Associated General Contractors of America (AGC) officials said difficulties filling positions are making it more more challenging for contractors to take on new projects and finish existing ones on schedule.

The latest BLS report on the nation’s employment, issued April 5, showed increases in all construction segments, paced by nonresidential specialty trade contractors, which gained 16,300 jobs.

Buildings jobs were up by 7,800 and heavy and civil engineering jobs rose by 6,000.

BLS noted that the 39,000 jobs represented about twice the average monthly gain of 19,000 for the previous 12 months.

In another upbeat metric, construction also added  270,000 jobs in the 12 months ending in March, an increase of 3.4%.

Across-the-Board Gains

“All types of construction firms were hiring in March,” Ken Simonson, AGC's chief economist, said in a statement.

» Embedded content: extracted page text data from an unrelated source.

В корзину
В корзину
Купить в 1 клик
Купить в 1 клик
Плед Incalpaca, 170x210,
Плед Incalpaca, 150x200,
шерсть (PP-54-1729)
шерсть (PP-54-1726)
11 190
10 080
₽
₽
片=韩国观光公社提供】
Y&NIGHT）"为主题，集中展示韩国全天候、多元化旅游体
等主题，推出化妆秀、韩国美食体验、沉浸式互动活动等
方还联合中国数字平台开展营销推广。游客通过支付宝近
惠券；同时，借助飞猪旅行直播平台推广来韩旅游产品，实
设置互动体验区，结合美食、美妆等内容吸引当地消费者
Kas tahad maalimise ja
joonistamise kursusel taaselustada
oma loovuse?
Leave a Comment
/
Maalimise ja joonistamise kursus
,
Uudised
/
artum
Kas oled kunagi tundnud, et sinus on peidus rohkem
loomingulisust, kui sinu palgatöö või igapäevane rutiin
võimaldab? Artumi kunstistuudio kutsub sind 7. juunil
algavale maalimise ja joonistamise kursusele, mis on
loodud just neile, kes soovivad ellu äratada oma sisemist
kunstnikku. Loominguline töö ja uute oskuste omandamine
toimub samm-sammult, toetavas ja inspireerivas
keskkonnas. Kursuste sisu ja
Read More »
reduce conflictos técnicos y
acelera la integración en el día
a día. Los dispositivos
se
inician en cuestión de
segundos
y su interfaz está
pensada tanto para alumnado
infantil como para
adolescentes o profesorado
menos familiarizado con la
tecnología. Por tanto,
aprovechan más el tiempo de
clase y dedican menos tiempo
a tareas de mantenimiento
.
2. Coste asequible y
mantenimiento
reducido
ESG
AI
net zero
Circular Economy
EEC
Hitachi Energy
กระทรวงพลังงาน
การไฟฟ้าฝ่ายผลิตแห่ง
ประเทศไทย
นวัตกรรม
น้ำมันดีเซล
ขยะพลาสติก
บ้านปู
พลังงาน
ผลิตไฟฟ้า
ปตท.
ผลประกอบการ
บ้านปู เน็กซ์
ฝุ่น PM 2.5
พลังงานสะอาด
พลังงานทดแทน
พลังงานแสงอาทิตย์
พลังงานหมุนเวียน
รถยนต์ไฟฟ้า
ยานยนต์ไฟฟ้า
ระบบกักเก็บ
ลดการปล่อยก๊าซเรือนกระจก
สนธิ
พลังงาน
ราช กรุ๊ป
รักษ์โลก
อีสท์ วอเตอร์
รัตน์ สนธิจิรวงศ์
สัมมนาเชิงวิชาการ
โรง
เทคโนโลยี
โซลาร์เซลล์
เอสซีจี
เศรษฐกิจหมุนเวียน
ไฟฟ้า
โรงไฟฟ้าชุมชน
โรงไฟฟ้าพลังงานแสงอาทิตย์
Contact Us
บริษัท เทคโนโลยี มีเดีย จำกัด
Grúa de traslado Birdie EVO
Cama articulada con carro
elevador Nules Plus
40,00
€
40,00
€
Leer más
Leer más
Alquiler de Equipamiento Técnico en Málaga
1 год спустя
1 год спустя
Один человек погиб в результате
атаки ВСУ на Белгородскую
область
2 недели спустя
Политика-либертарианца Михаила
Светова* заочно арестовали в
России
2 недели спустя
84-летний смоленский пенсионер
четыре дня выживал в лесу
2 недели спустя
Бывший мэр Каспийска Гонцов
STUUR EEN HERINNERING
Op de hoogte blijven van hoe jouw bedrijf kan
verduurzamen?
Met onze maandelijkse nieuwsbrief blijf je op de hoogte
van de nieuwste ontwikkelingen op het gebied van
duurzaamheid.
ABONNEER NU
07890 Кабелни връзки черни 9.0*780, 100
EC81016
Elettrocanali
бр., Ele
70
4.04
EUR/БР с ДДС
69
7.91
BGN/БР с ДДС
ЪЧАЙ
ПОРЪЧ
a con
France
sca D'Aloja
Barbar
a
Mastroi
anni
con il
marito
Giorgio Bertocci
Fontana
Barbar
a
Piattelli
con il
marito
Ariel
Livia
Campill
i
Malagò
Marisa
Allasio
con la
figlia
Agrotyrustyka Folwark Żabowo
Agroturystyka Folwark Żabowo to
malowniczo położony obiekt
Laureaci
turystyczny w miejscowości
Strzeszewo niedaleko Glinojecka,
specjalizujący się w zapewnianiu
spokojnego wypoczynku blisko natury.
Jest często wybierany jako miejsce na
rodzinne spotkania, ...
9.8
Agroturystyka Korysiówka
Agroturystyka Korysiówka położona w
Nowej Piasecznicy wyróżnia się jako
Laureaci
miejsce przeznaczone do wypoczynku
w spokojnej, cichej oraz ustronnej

AGC said construction’s new jobs in March represented the industry's largest monthly upturn since January 2023. But Simonson added that “the record number of construction job openings at the end of February indicates contractors would have hired even more workers if they were available to keep pace with demand.”

He was referring to a separate BLS report, released April 2, that showed construction job openings climbed to 441,000 as of the end of February, from 409,000 a year earlier.

BLS also reported that the average hourly earnings of construction production and nonsupervisory employees climbed 4.9% in March compared with the year-earlier level.

Jobless Rates Dip

In another bright signal, construction’s March jobless rate declined to 5.4%, from February’s 7%. It also was down from the year-earlier rate of 5.6%. The BLS jobs figures are adjusted for seasonal differences; the bureau's unemployment rate statistics are not seasonally adjusted.

“Structural transformations in the economy, including replenished domestic supply chains, expanded data center demand and augmented infrastructure, are making it difficult for many project owners to wait for lower construction delivery costs," Anirban Basu, Associated Builders and Contractors' chief economist, said in a statement.


Overall, the U.S. economy gained a hefty 303,000 jobs in March and its unemployment rate edged down to 3.8%, from February's 3.9%.

Basu said that the new BLS release “was a blockbuster jobs report and indicates that recession is not arriving anytime soon.”

But on the other hand, he said, "Those in search of lower inflation and interest rates will not be comforted by this release."